Q: Your essay covers the importance of a community working together to share things, in contrast to developing their personal libraries and resources: “People can do more when they share their talents and efforts with each other, and research has demonstrated that diversity makes this especially true.” How have you seen this in the Ann Arbor community? 
A: I see this every time I do something collaborative in Ann Arbor. It’s always better than if I had tried to manage on my own. I’m not a very naturally organized person, which is probably surprising in a librarian, so to me, one of the advantages of collaborating is getting to use the combination of everyone’s skills and experiences to create something.
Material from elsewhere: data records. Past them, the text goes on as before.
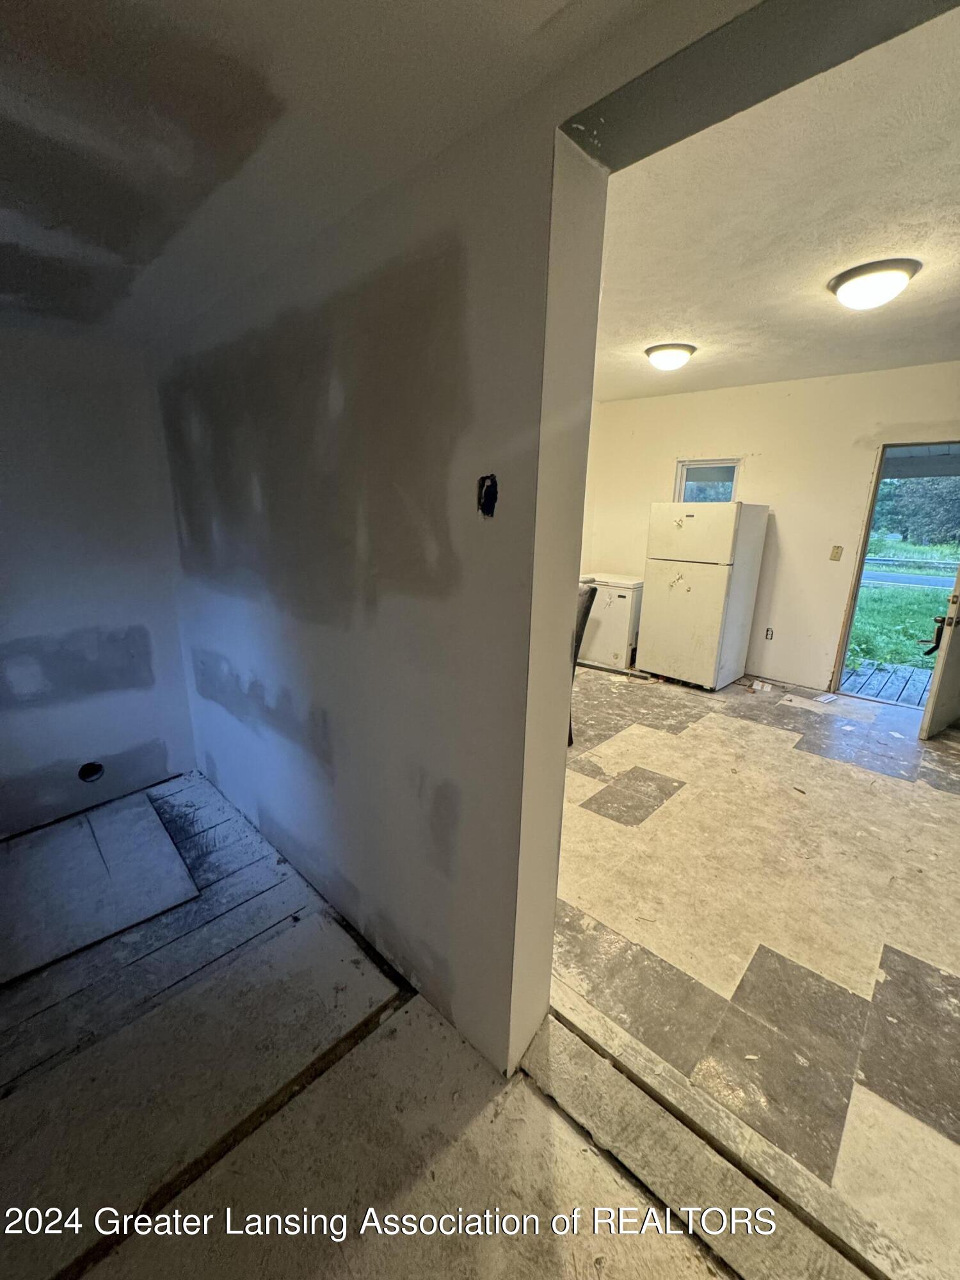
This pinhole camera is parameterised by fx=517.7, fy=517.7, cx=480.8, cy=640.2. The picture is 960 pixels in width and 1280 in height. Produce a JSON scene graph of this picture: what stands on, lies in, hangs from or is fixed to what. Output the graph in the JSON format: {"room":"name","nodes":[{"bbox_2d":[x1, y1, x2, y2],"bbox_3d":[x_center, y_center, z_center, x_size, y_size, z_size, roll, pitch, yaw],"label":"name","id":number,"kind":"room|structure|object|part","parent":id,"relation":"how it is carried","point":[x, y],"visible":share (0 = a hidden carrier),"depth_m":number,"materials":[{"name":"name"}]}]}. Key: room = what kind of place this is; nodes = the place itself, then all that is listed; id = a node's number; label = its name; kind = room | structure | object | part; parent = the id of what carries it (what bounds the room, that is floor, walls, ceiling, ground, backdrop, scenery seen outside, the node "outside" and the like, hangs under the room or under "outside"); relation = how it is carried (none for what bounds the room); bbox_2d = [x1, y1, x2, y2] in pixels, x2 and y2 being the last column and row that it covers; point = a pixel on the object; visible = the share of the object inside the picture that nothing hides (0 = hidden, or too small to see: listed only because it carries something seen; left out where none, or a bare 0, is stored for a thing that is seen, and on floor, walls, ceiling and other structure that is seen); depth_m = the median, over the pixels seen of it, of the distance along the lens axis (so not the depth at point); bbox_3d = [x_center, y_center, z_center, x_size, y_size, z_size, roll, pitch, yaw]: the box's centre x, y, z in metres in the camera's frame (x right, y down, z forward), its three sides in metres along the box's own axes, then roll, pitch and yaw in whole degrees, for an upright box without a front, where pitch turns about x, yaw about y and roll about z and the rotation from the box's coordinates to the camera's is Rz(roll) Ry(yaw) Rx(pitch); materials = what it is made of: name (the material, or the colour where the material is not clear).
{"room":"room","nodes":[
{"label":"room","id":0,"kind":"room"},
{"bbox_2d":[0,321,199,837],"bbox_3d":[-2.410,-0.216,2.004,0.154,2.441,2.346,14,20,41],"label":"left wall","id":1,"kind":"structure","parent":0,"point":[185,711],"depth_m":2.45,"materials":[{"name":"paint"}]},
{"bbox_2d":[77,760,105,782],"bbox_3d":[-2.011,0.672,2.670,0.097,0.106,0.123,14,20,41],"label":"hole","id":2,"kind":"object","parent":1,"relation":"in","point":[88,772],"visible":0.82,"depth_m":2.66,"materials":[{"name":"black"}]},
{"bbox_2d":[0,0,705,349],"bbox_3d":[-1.069,-0.912,0.373,4.893,0.122,3.149,14,20,41],"label":"ceiling","id":3,"kind":"structure","parent":0,"point":[30,1],"depth_m":1.02,"materials":[{"name":"white paint"}]},
{"bbox_2d":[155,79,612,1075],"bbox_3d":[-0.652,-0.251,1.916,2.668,2.637,0.151,14,20,41],"label":"partition wall","id":4,"kind":"structure","parent":0,"point":[328,711],"depth_m":1.44,"materials":[{"name":"grey paint"}]},
{"bbox_2d":[476,473,498,517],"bbox_3d":[0.017,-0.317,1.142,0.050,0.091,0.043,14,20,41],"label":"electrical box","id":5,"kind":"object","parent":4,"relation":"in","point":[491,509],"visible":0.94,"depth_m":1.14,"materials":[{"name":"black"}]},
{"bbox_2d":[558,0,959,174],"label":"header beam","id":6,"kind":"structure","parent":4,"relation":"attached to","point":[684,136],"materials":[{"name":"grey paint"}]},
{"bbox_2d":[0,754,806,1279],"bbox_3d":[-0.649,1.350,1.051,5.804,0.103,3.421,14,20,41],"label":"floor","id":7,"kind":"structure","parent":0,"point":[109,1259],"depth_m":1.34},
{"bbox_2d":[0,789,200,982],"bbox_3d":[-1.731,0.995,2.170,0.881,0.016,0.828,14,20,41],"label":"floor panel","id":8,"kind":"object","parent":7,"relation":"on","point":[148,818],"visible":0.99,"depth_m":2.14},
{"bbox_2d":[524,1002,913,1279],"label":"door threshold","id":9,"kind":"object","parent":7,"relation":"on","point":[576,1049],"visible":0.84,"depth_m":1.26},
{"bbox_2d":[548,661,959,1276],"bbox_3d":[1.543,0.764,3.563,4.901,0.104,4.452,14,20,41],"label":"kitchen floor","id":10,"kind":"structure","parent":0,"point":[853,792],"depth_m":2.07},
{"bbox_2d":[567,577,597,739],"bbox_3d":[0.383,0.143,3.430,0.572,1.091,0.518,6,16,19],"label":"chair","id":11,"kind":"object","parent":10,"relation":"on","point":[592,598],"visible":0.15,"depth_m":3.24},
{"bbox_2d":[577,572,645,670],"bbox_3d":[1.396,-0.248,5.405,0.655,0.887,0.659,14,20,41],"label":"chest freezer","id":12,"kind":"object","parent":10,"relation":"on","point":[621,630],"visible":0.6,"depth_m":5.12,"materials":[{"name":"white metal"}]},
{"bbox_2d":[637,499,771,690],"bbox_3d":[2.012,-0.437,4.746,0.707,1.614,0.758,14,20,41],"label":"refrigerator","id":13,"kind":"object","parent":10,"relation":"on","point":[724,541],"visible":0.99,"depth_m":4.47,"materials":[{"name":"white metal"}]},
{"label":"door","id":14,"kind":"part","parent":13,"relation":"part of","materials":[{"name":"white metal"}]},
{"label":"freezer door","id":15,"kind":"part","parent":13,"relation":"part of","materials":[{"name":"white metal"}]},
{"bbox_2d":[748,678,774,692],"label":"debris","id":16,"kind":"object","parent":10,"relation":"on","point":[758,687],"visible":0.98,"depth_m":4.65,"materials":[{"name":"white"}]},
{"bbox_2d":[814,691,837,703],"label":"floor vent","id":17,"kind":"object","parent":10,"relation":"on","point":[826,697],"visible":0.99,"depth_m":4.40,"materials":[{"name":"white"}]},
{"bbox_2d":[578,361,959,696],"bbox_3d":[2.744,-0.895,4.566,4.206,2.645,0.150,14,20,41],"label":"kitchen wall","id":18,"kind":"structure","parent":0,"point":[673,452],"depth_m":4.55,"materials":[{"name":"beige paint"}]},
{"bbox_2d":[673,457,741,503],"bbox_3d":[2.210,-1.242,5.125,0.588,0.991,0.118,14,20,41],"label":"window","id":19,"kind":"structure","parent":18,"relation":"in","point":[681,469],"depth_m":5.08,"materials":[{"name":"glass"}]},
{"bbox_2d":[763,626,774,639],"bbox_3d":[2.670,-0.062,4.804,0.068,0.112,0.011,14,20,41],"label":"wall socket","id":20,"kind":"object","parent":18,"relation":"attached to","point":[768,630],"visible":0.98,"depth_m":4.80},
{"bbox_2d":[828,544,842,561],"bbox_3d":[3.002,-0.734,4.380,0.067,0.121,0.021,14,20,41],"label":"light switch","id":21,"kind":"object","parent":18,"relation":"attached to","point":[834,555],"visible":0.97,"depth_m":4.38,"materials":[{"name":"beige plastic"}]},
{"bbox_2d":[827,437,959,706],"bbox_3d":[3.453,-0.443,4.067,0.993,2.166,0.290,14,20,41],"label":"doorway","id":22,"kind":"object","parent":18,"relation":"in","point":[858,571],"visible":0.73,"depth_m":4.17,"materials":[{"name":"brown"}]},
{"bbox_2d":[919,566,959,739],"bbox_3d":[3.474,-0.330,3.632,0.867,1.992,0.178,-9,17,-32],"label":"door","id":23,"kind":"structure","parent":22,"relation":"attached to","point":[934,695],"depth_m":3.58,"materials":[{"name":"white paint"}]},
{"bbox_3d":[3.194,-0.034,3.658,0.123,0.291,0.111,-9,17,-32],"label":"door handle","id":24,"kind":"part","parent":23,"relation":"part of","materials":[{"name":"black metal"}]},
{"bbox_2d":[585,1,959,402],"bbox_3d":[1.541,-1.818,2.703,4.209,0.115,4.129,14,20,41],"label":"kitchen ceiling","id":25,"kind":"structure","parent":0,"point":[673,315],"depth_m":2.01,"materials":[{"name":"white paint"}]},
{"bbox_2d":[643,341,696,371],"bbox_3d":[1.309,-1.952,3.611,0.338,0.131,0.337,14,20,41],"label":"ceiling light","id":26,"kind":"object","parent":25,"relation":"attached to","point":[660,348],"visible":0.97,"depth_m":3.51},
{"bbox_2d":[827,257,921,308],"bbox_3d":[1.825,-1.630,2.423,0.354,0.133,0.348,14,20,41],"label":"ceiling light","id":27,"kind":"object","parent":25,"relation":"attached to","point":[847,286],"visible":0.98,"depth_m":2.33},
{"bbox_2d":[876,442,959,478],"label":"porch ceiling","id":28,"kind":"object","parent":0,"point":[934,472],"visible":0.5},
{"label":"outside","id":29,"kind":"structure","parent":0,"visible":0},
{"bbox_2d":[846,539,959,676],"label":"lawn","id":30,"kind":"structure","parent":29,"point":[905,649],"materials":[{"name":"green plant"}]},
{"bbox_2d":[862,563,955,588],"label":"road","id":31,"kind":"structure","parent":29,"point":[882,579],"materials":[{"name":"grey asphalt"}]},
{"label":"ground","id":32,"kind":"structure","parent":29,"visible":0},
{"bbox_2d":[840,658,932,707],"bbox_3d":[4.363,0.544,4.908,2.861,0.118,1.780,14,20,41],"label":"wooden deck","id":33,"kind":"structure","parent":32,"relation":"on","point":[863,673],"depth_m":5.13,"materials":[{"name":"grey wood"}]},
{"bbox_2d":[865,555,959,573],"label":"guardrail","id":34,"kind":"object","parent":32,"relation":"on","point":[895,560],"visible":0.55,"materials":[{"name":"silver metal"}]},
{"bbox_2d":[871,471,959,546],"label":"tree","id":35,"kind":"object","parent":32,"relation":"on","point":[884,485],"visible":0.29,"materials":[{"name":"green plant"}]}
]}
Before I joined the board, I loved to reach out to the staff at AADL to collaborate because they were always so up for wild ideas and figuring out how to make them a reality. 

There’s been such a push toward the culture of entrepreneurship over the past few years, which to me, among other things, encourages a sort of hoarding of ideas. One of the things I love best about being involved in civic organizations is that it’s not about holding onto something strategically to make a profit, but instead how we can use the resources of a community, including the talented people, to make it a better place to live. 

Q: A question that I usually ask people is what they’re reading and recommending. What’s on your stack? 
A: I have a giant stack of art books right now! I’m actually usually reading interior design books, so sort of a subset of my field, and actually one that we don’t collect at the University, so I have to get them via interlibrary loan. The one I want to read next is Beata Heuman’s Every Room Should Sing. The book I’m reading right now is Marcia B. Hall’s The Power of Color: Five Centuries of European Painting, so more of a straight-up art history book than I typically read. I also always have a cozy mystery going on my tablet, and an audiobook—a sort of boring business book for managers—for dog walks. 

Q: With this collection of essays published, what’s up next for you? 
A: I just started a new collaboration with a different faculty member at the Stamps School that I’m excited about. It focuses on the visual material created during the protests last summer in Belarus and how they’re connected to traditional folk art, like textiles. Always something new!


Martha Stuit is a former reporter and current librarian.